La cible de dette pourrait être commune, et rester fixée à 60 % du PIB, la vitesse de rapprochement de cette cible étant adaptée à chaque pays en utilisant une formule de calcul qui serait commune à tous les pays de la zone euro et tiendrait compte des investissements publics. Les conseillers de M. Draghi et E. Macron ont développé cette option dans un document publié par le gouvernement italien. Le premier objectif qu’ils visent, la simplification des règles budgétaires, est loin d’être atteint et la vitesse de convergence des dettes des différents pays vers 60 % du PIB qui résulte de la règle proposée restera trop rigoureuses pour les uns et trop laxistes pour les autres.

Ce document propose également qu’une agence européenne de la dette, à créer, reprenne une partie des créances de la BCE sur les Etat.
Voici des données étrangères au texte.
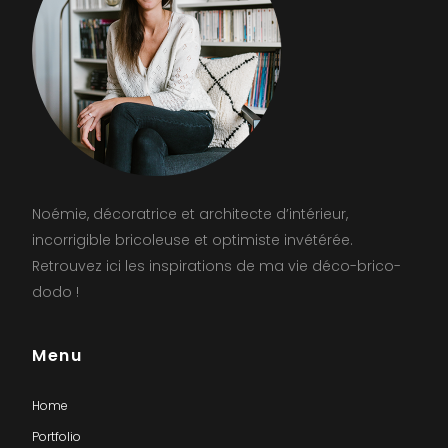
Noémie, décoratrice et architecte d’intérieur,
incorrigible bricoleuse et optimiste invétérée.
Retrouvez ici les inspirations de ma vie déco-brico-
dodo !
Menu
Home
Portfolio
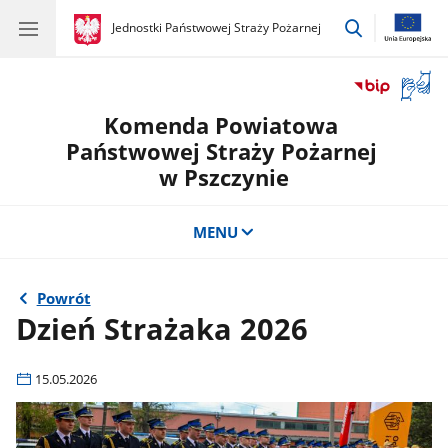
przejdź
gov.pl
Jednostki Państwowej Straży Pożarnej
gov.pl
Jednostki
do
Państwowej
wyszukiwar
Straży
Otwór
Pożarnej
okno
Komenda Powiatowa
z
tłuma
Państwowej Straży Pożarnej
języka
w Pszczynie
migow
MENU
Powrót
Dzień Strażaka 2026
15.05.2026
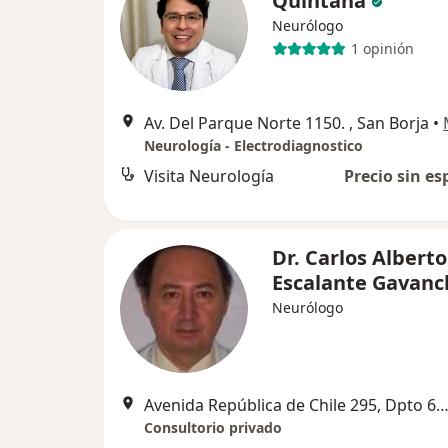
Quintana
Neurólogo
1 opinión
Av. Del Parque Norte 1150. , San Borja
•
Neurología - Electrodiagnostico
Visita Neurología
Precio sin es
Dr. Carlos Alberto
Escalante Gavanc
Neurólogo
Avenida República de Chile 295, Dpto 604, 
Consultorio privado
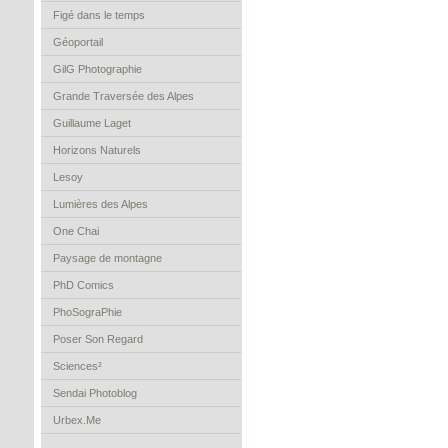
Figé dans le temps
Géoportail
GilG Photographie
Grande Traversée des Alpes
Guillaume Laget
Horizons Naturels
Lesoy
Lumières des Alpes
One Chai
Paysage de montagne
PhD Comics
PhoSograPhie
Poser Son Regard
Sciences²
Sendai Photoblog
Urbex.Me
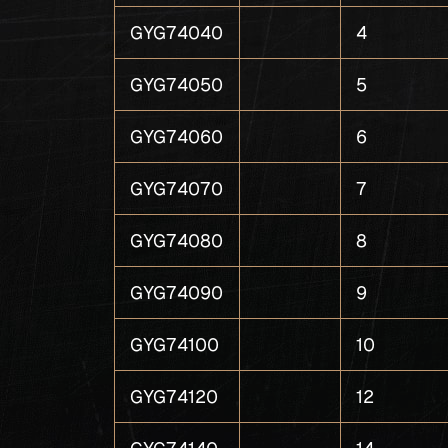
GYG74040
4
GYG74050
5
GYG74060
6
GYG74070
7
GYG74080
8
GYG74090
9
GYG74100
10
GYG74120
12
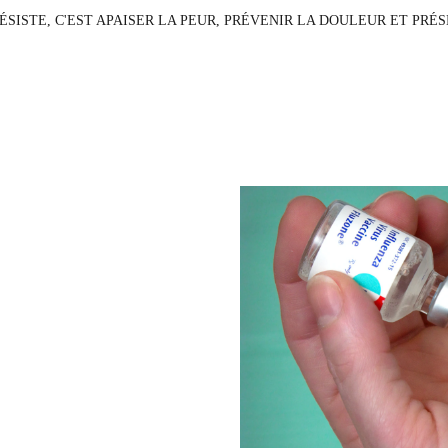
É
SISTE, C'EST APAISER LA PEUR, PR
É
VENIR LA DOULEUR ET PR
É
S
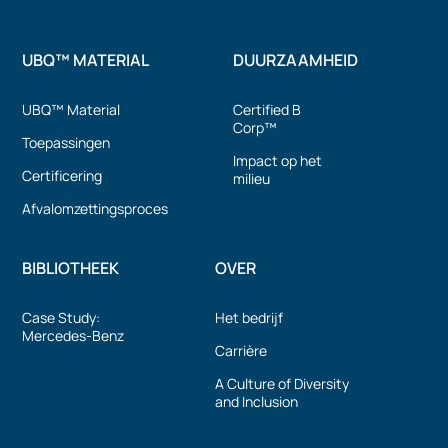
UBQ™ MATERIAL
DUURZAAMHEID
UBQ™ Material
Certified B
Corp™
Toepassingen
Impact op het
Certificering
milieu
Afvalomzettingsproces
BIBLIOTHEEK
OVER
Case Study:
Het bedrijf
Mercedes-Benz
Carrière
A Culture of Diversity
and Inclusion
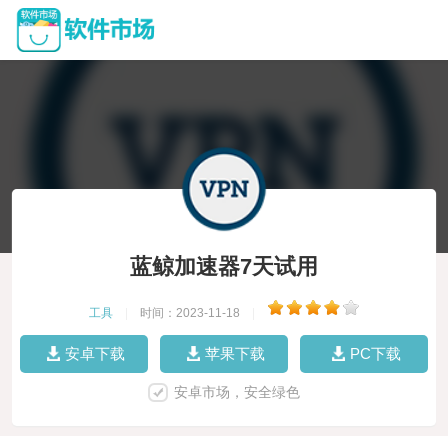
蓝鲸加速器7天试用
工具
|
时间：2023-11-18
|
安卓下载
苹果下载
PC下载
安卓市场，安全绿色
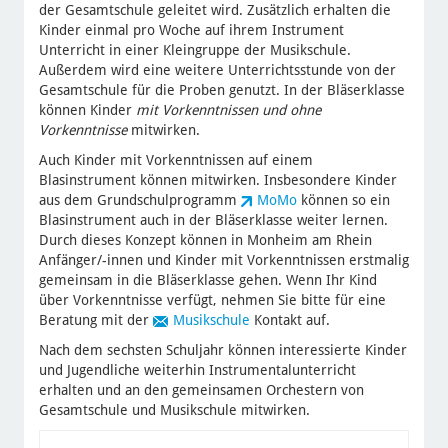
der Gesamtschule geleitet wird. Zusätzlich erhalten die
Kinder einmal pro Woche auf ihrem Instrument
Unterricht in einer Kleingruppe der Musikschule.
Außerdem wird eine weitere Unterrichtsstunde von der
Gesamtschule für die Proben genutzt. In der Bläserklasse
können Kinder
mit Vorkenntnissen und ohne
Vorkenntnisse
mitwirken.
Auch Kinder mit Vorkenntnissen auf einem
Blasinstrument können mitwirken. Insbesondere Kinder
aus dem Grundschulprogramm
MoMo
können so ein
Blasinstrument auch in der Bläserklasse weiter lernen.
Durch dieses Konzept können in Monheim am Rhein
Anfänger/-innen und Kinder mit Vorkenntnissen erstmalig
gemeinsam in die Bläserklasse gehen. Wenn Ihr Kind
über Vorkenntnisse verfügt, nehmen Sie bitte für eine
Beratung mit der
Musikschule
Kontakt auf.
Nach dem sechsten Schuljahr können interessierte Kinder
und Jugendliche weiterhin Instrumentalunterricht
erhalten und an den gemeinsamen Orchestern von
Gesamtschule und Musikschule mitwirken.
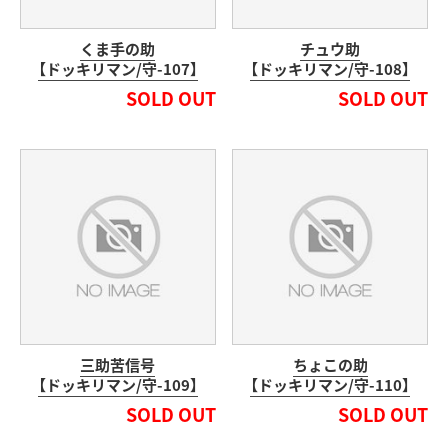
くま手の助
チュウ助
【ドッキリマン/守-107】
【ドッキリマン/守-108】
SOLD OUT
SOLD OUT
三助苦信号
ちょこの助
【ドッキリマン/守-109】
【ドッキリマン/守-110】
SOLD OUT
SOLD OUT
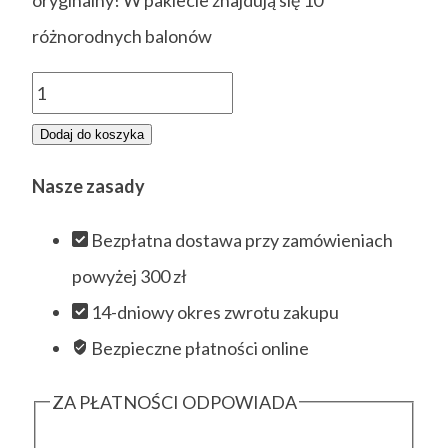
różnorodnych balonów
ilość
Balony
Dodaj do koszyka
z
Nasze zasady
bajkowymi
motywami
Bezpłatna dostawa przy zamówieniach
powyżej 300 zł
14-dniowy okres zwrotu zakupu
Bezpieczne płatności online
ZA PŁATNOŚCI ODPOWIADA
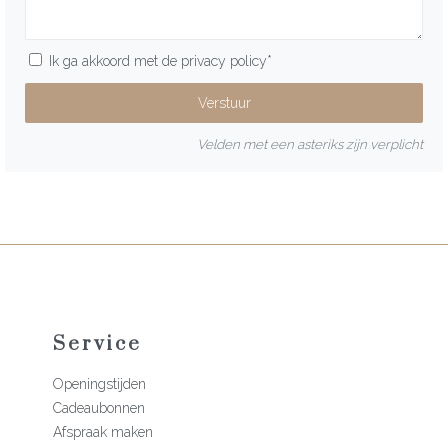
Ik ga akkoord met de
privacy policy
*
Velden met een asteriks zijn verplicht
Service
Openingstijden
Cadeaubonnen
Afspraak maken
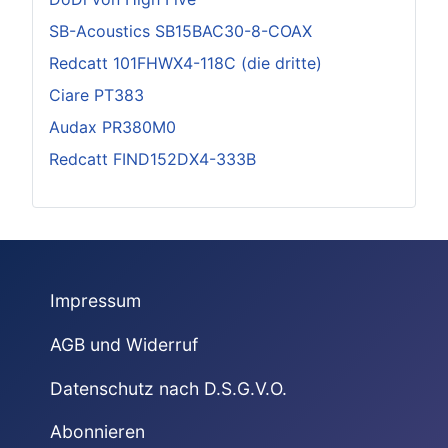
SB-Acoustics SB15BAC30-8-COAX
Redcatt 101FHWX4-118C (die dritte)
Ciare PT383
Audax PR380M0
Redcatt FIND152DX4-333B
Impressum
AGB und Widerruf
Datenschutz nach D.S.G.V.O.
Abonnieren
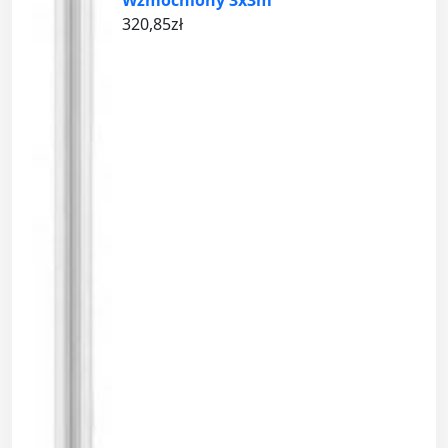
320,85
zł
L’analyse de ce type de solution, comme de toute forme de mise en commun des dettes ou des dépenses au niveau européen, sort du cadre limité de cette note.

 

[1] Les justifications de l’existence de règles budgétaires dans la zone euro sont données dans une autre note.

[2] Un pays peut ainsi se trouver « en déficit excessif » du fait de son endettement et non de son déficit.

[3] L’investissement dans la terminologie des comptes nationaux.

[4] Actifs nets de leur amortissement (consommation de capital fixe).